Until now, the federal government’s approach has been to direct grants and loans to firms such as electric vehicle battery factories and hybrid car manufacturing facilities, while handing generous tax credits for carbon capture projects favouring giant oil companies that will continue to produce fossil fuels.

The U.S. law levels the playing field because it is company-agnostic and brings high degrees of transparency to the process; it simply incentivizes projects that get commercialized no matter the company or size.

We are hoping this will change following the 2023 federal budget, in which Finance Minister Chrystia Freeland has promised to support a broader and deeper transition to a green economy. To this end, green energy entrepreneurs need more certainty and access to capital. Production tax credits with a sustainable long-term time frame like those applied to green hydrogen through the American law will attract investment and incentivize firms to pursue real Climate Action 2.0 solutions.

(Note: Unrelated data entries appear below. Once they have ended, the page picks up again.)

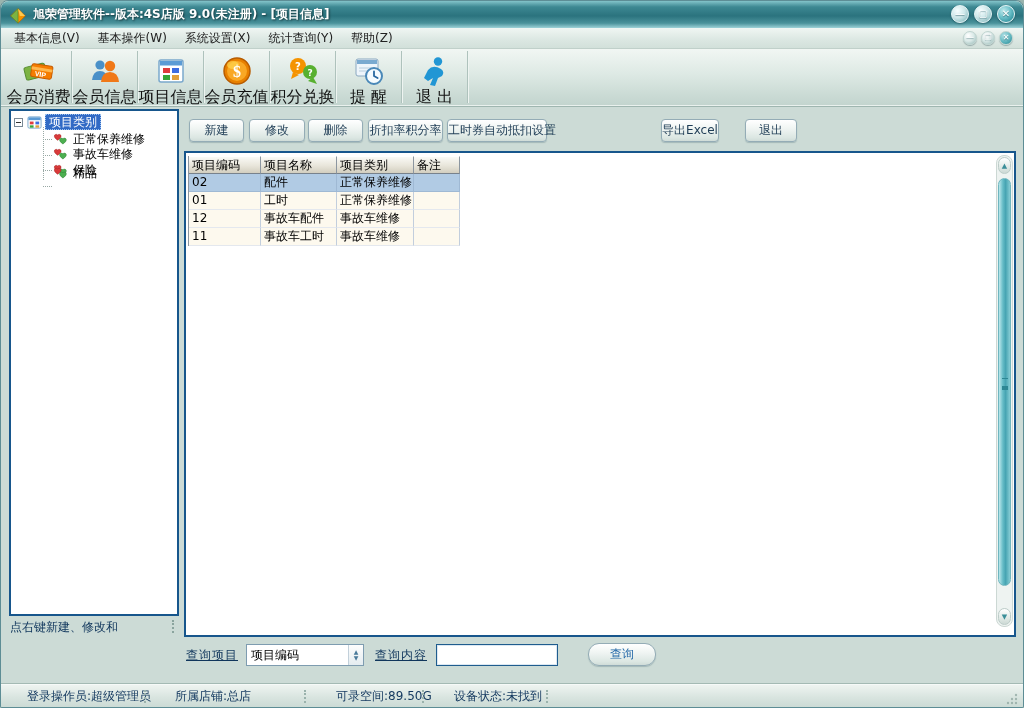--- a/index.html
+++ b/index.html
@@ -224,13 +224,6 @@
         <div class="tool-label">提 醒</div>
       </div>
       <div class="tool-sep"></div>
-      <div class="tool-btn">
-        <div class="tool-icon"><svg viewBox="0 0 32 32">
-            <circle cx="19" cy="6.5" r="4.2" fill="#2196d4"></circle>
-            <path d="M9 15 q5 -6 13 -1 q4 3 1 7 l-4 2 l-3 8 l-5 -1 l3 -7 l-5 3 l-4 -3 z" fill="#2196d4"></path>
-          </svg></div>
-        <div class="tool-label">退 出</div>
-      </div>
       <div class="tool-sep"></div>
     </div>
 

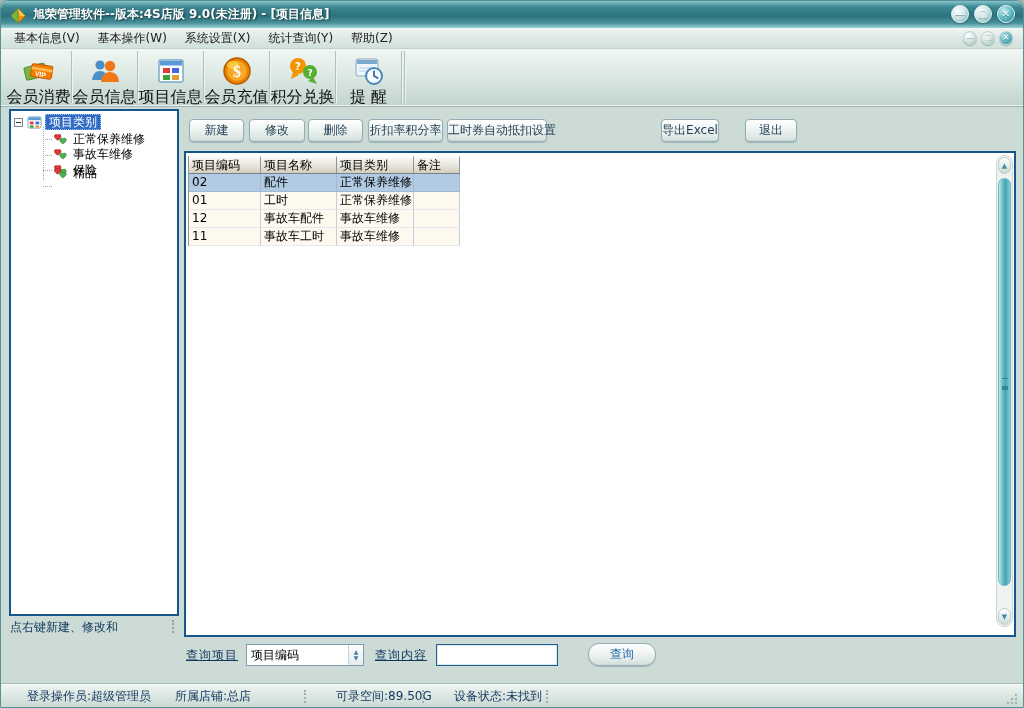--- a/index.html
+++ b/index.html
@@ -284,15 +284,6 @@
     <div class="tree-hint">点右键新建、修改和</div>
     <div class="splitter-grip"></div>
 
-    <div class="action-row">
-        <div class="btn" style="left: 188px; width: 55px;">新建</div>
-        <div class="btn" style="left: 248px; width: 56px;">修改</div>
-        <div class="btn" style="left: 307px; width: 55px;">删除</div>
-        <div class="btn" style="left: 367px; width: 75px;">折扣率积分率</div>
-        <div class="btn" style="left: 446px; width: 100px;">工时券自动抵扣设置</div>
-        <div class="btn" style="left: 660px; width: 58px;">导出Excel</div>
-        <div class="btn" style="left: 744px; width: 52px;">退出</div>
-      </div>
 
     <div class="main-panel">
       <div class="grid">

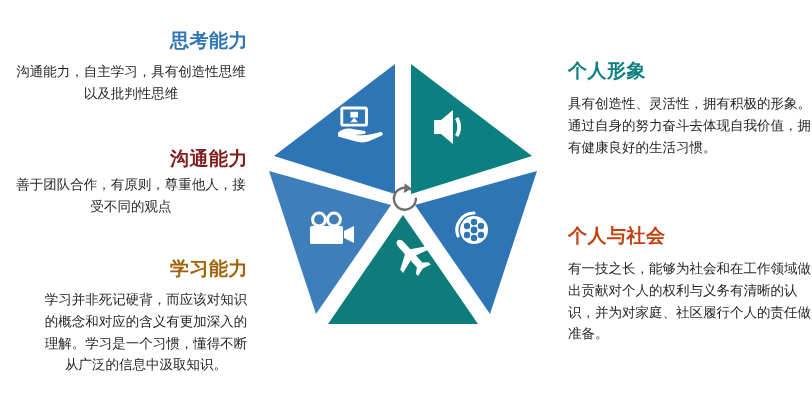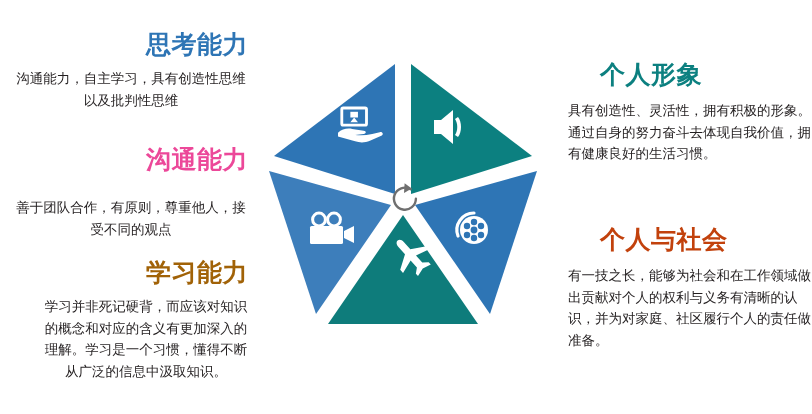--- a/index.html
+++ b/index.html
@@ -35,11 +35,10 @@
   .heading {
     font-family: "Liberation Sans", "DejaVu Sans", sans-serif;
     font-weight: bold;
-    font-size: 25px;
+    font-size: 19px;
     line-height: 1.15;
     letter-spacing: 0.5px;
     white-space: nowrap;
-    margin-left: 32px;
   }
   .body {
     font-family: "Liberation Serif", "DejaVu Serif", serif;

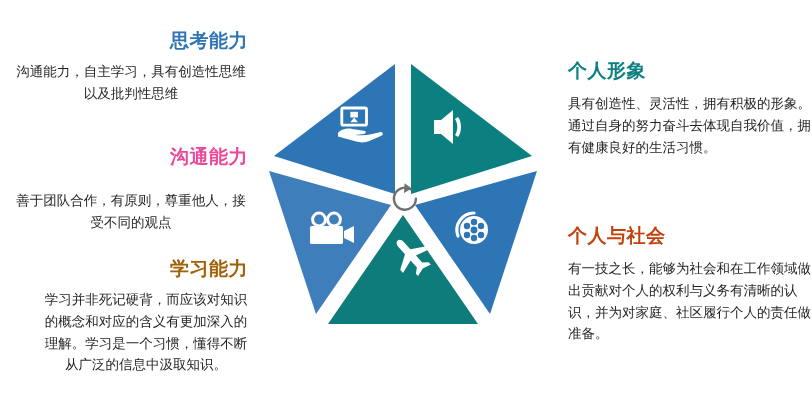--- a/index.html
+++ b/index.html
@@ -93,7 +93,7 @@
     </div>
 
     <div class="block b-comm">
-      <div class="heading" style="color: #ec4899; font-family: Liberation Mono, monospace;">沟通能力</div>
+      <div class="heading" style="color: #7f1d1d;">沟通能力</div>
       <div class="body">善于团队合作，有原则，尊重他人，接受不同的观点</div>
     </div>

Without this effort, it’s not just possible but probable that some of Canada’s most climate-forward entrepreneurs could see greener business pastures in the U.S. or the European Union, which has responded to the IRA with a robust assortment of incentives for Climate Action 2.0.

Brandon Moffatt is co-founder at StormFisher Hydrogen with experience developing regulatory and industry policy in renewable energy. He has led the development, design and construction of several complex renewable gas production facilities across North America and has a detailed understanding of the commercial and operational aspects of power-to-hydrogen and power-to-gas projects. Brandon is also a board member of the Ontario Environment Industry Association, has an MBA from the Odette School of Business and holds a BASc in environmental engineering from the University of Waterloo.